At the time this was produced there was a trend in homeware and home furnishings which is commonly called Mid-century Modern.  Interiors were heavily influenced by the 1950s, with Ercol furniture becoming desirable, and the sludgy browns, dark teals and mustards of this biscuit barrel reflect that.  The Pantone colour of the year 2009 was Mimosa, a sludgy yellow, and 2010s was Turquoise – slightly lighter than the mugs on the biscuit barrel but a similar shade.  In 2009, Sanderson, manufacturers of furnishing fabrics and wallpapers, released a design by Fiona Howard called Dandelion Clocks which they describe as ‘a fun and funky 50s retro design‘, available in similar colours.

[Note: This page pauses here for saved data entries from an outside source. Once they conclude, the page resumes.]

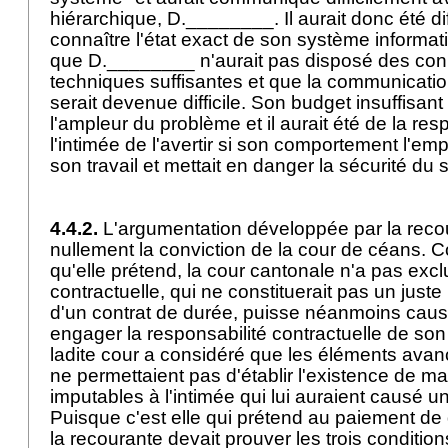
hiérarchique, D.________. Il aurait donc été dif
connaître l'état exact de son système informat
que D.________ n'aurait pas disposé des co
techniques suffisantes et que la communication
serait devenue difficile. Son budget insuffisant
l'ampleur du problème et il aurait été de la res
l'intimée de l'avertir si son comportement l'emp
son travail et mettait en danger la sécurité du
4.4.2.
L'argumentation développée par la reco
nullement la conviction de la cour de céans. C
qu'elle prétend, la cour cantonale n'a pas excl
contractuelle, qui ne constituerait pas un juste 
d'un contrat de durée, puisse néanmoins cau
engager la responsabilité contractuelle de so
ladite cour a considéré que les éléments avan
ne permettaient pas d'établir l'existence de 
imputables à l'intimée qui lui auraient caus
Puisque c'est elle qui prétend au paiement d
la recourante devait prouver les trois conditio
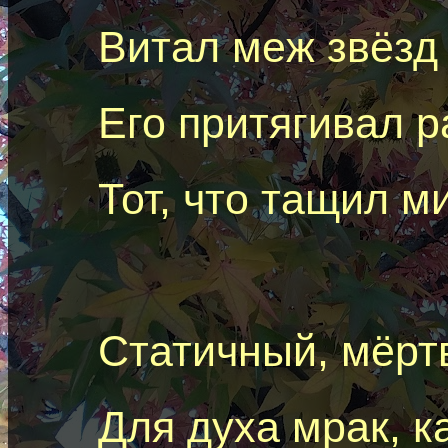
Витал меж звёзд
Его притягивал р
Тот, что тащил м
Статичный, мёртв
Для духа мрак, к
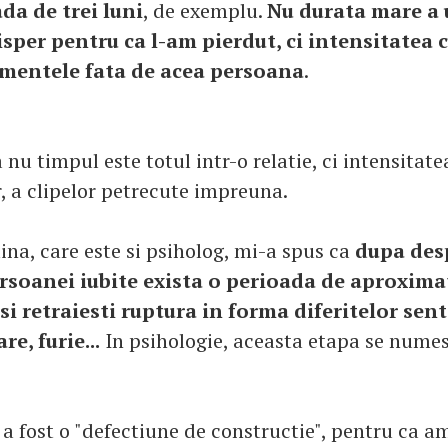
da de trei luni
, de exemplu.
Nu durata mare a u
isper pentru ca l-am pierdut, ci intensitatea 
imentele fata de acea persoana
.
nu timpul este totul intr-o relatie, ci intensitate
, a clipelor petrecute impreuna.
ina, care este si psiholog, mi-a spus ca
dupa des
rsoanei iubite exista o perioada de aproximati
 si retraiesti ruptura in forma diferitelor sen
re, furie...
In psihologie, aceasta etapa se nume
 a fost o "defectiune de constructie", pentru ca a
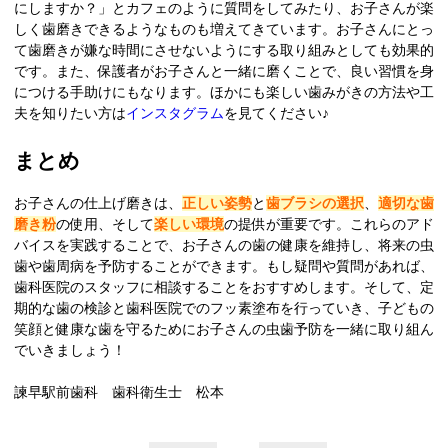
にしますか？」とカフェのように質問をしてみたり、お子さんが楽
しく歯磨きできるようなものも増えてきています。お子さんにとっ
て歯磨きが嫌な時間にさせないようにする取り組みとしても効果的
です。また、保護者がお子さんと一緒に磨くことで、良い習慣を身
につける手助けにもなります。ほかにも楽しい歯みがきの方法や工
夫を知りたい方は
インスタグラム
を見てください♪
まとめ
お子さんの仕上げ磨きは、
正しい姿勢
と
歯ブラシの選択
、
適切な歯
磨き粉
の使用、そして
楽しい環境
の提供が重要です。これらのアド
バイスを実践することで、お子さんの歯の健康を維持し、将来の虫
歯や歯周病を予防することができます。もし疑問や質問があれば、
歯科医院のスタッフに相談することをおすすめします。そして、定
期的な歯の検診と歯科医院でのフッ素塗布を行っていき、子どもの
笑顔と健康な歯を守るためにお子さんの虫歯予防を一緒に取り組ん
でいきましょう！
諫早駅前歯科 歯科衛生士 松本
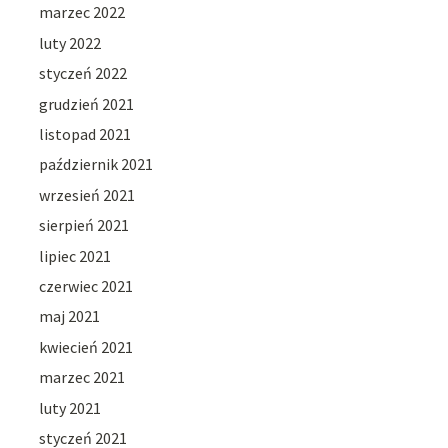
marzec 2022
luty 2022
styczeń 2022
grudzień 2021
listopad 2021
październik 2021
wrzesień 2021
sierpień 2021
lipiec 2021
czerwiec 2021
maj 2021
kwiecień 2021
marzec 2021
luty 2021
styczeń 2021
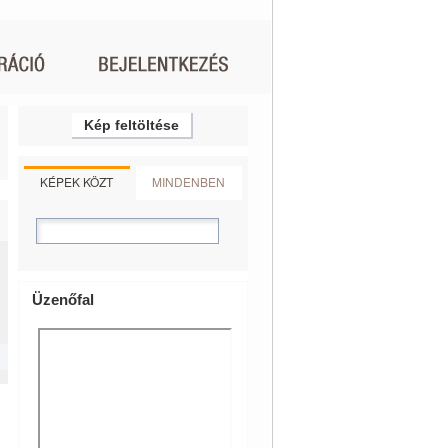
Kép feltöltése
KÉPEK KÖZT
MINDENBEN
Üzenőfal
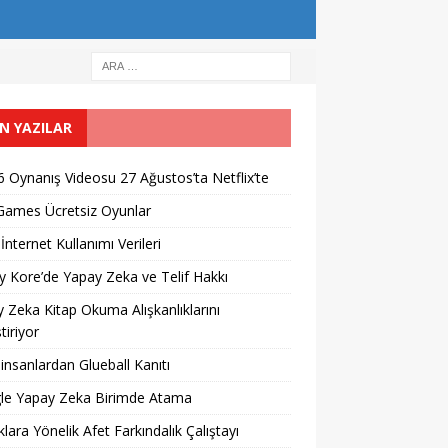
N YAZILAR
 Oynanış Videosu 27 Ağustos’ta Netflix’te
Games Ücretsiz Oyunlar
İnternet Kullanımı Verileri
 Kore’de Yapay Zeka ve Telif Hakkı
 Zeka Kitap Okuma Alışkanlıklarını
tiriyor
 insanlardan Glueball Kanıtı
le Yapay Zeka Birimde Atama
lara Yönelik Afet Farkındalık Çalıştayı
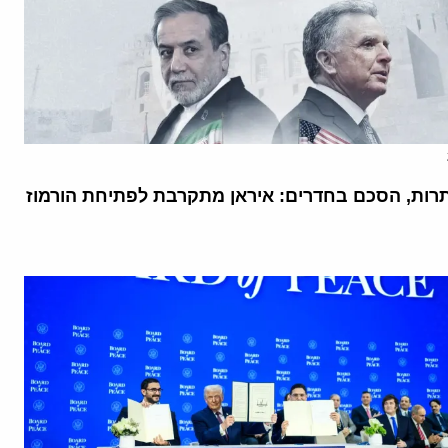
רות, הסכם בחדרים: איראן מתקרבת לפתיחת הורמוז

The underglaze design on the biscuit barrel is printed with a black outline and colour infills that are deliberately mis-aligned.  This captures the style of the scourer pot in the image below, which, coincidentally, I also bought in the same charity shop as the biscuit barrel, but at a different time.  This small scourer pot by the Toni Raymond Pottery in Devon was produced somewhere between 1956 and the mid-seventies.  However, unlike the M&S biscuit barrel, the designs were all hand painted and the “approximate” painted infills were part of the style.

This images is a scourer pot and is copared with the M&S biscuit barrel

Toni Raymond Pottery Pot Scourer Holder. c1956-1976. Ceramic. 7cms x 9cms diameter. Personal photograph.

In Retro: The Culture of Revival Elizabeth E. Guffey suggests that the term retro ‘serves as shorthand for a period style situated in the immediate post-war years’ or ‘material culture at mid-century’ and that is exactly the feel of this design (2006: 9-10).  She describes how ‘retro does not seek out proud examples of the past; it shuffles instead through history’s unopened closets and unlit corners.’ (2006: 14) Although the pottery produced by studios such as Toni Raymond was hugely popular, it was domestic and reasonably cheap and not what I would describe as a “proud example of the past”.  Many homes had a piece, or something similar, but it was usually something as useful and at the same time as unconsidered as this scourer pot.  Items that were used and seen have become an almost half-forgotten memory.  I was struck by what Guffey wrote about the word nostalgia originally being used to describe a kind of homesickness, but that it has now come to mean a ‘bittersweet yearning for things […] of the past’ (2006: 19), a kind of time sickness, and it seems to me that this is captured in the feeling of this design.  And yet, the retro design is just slightly too good.  The misaligned print is too precisely done.  The edges of the infill are too sharp to be hand painted.  It is a knowing copy designed to be read by knowing consumers.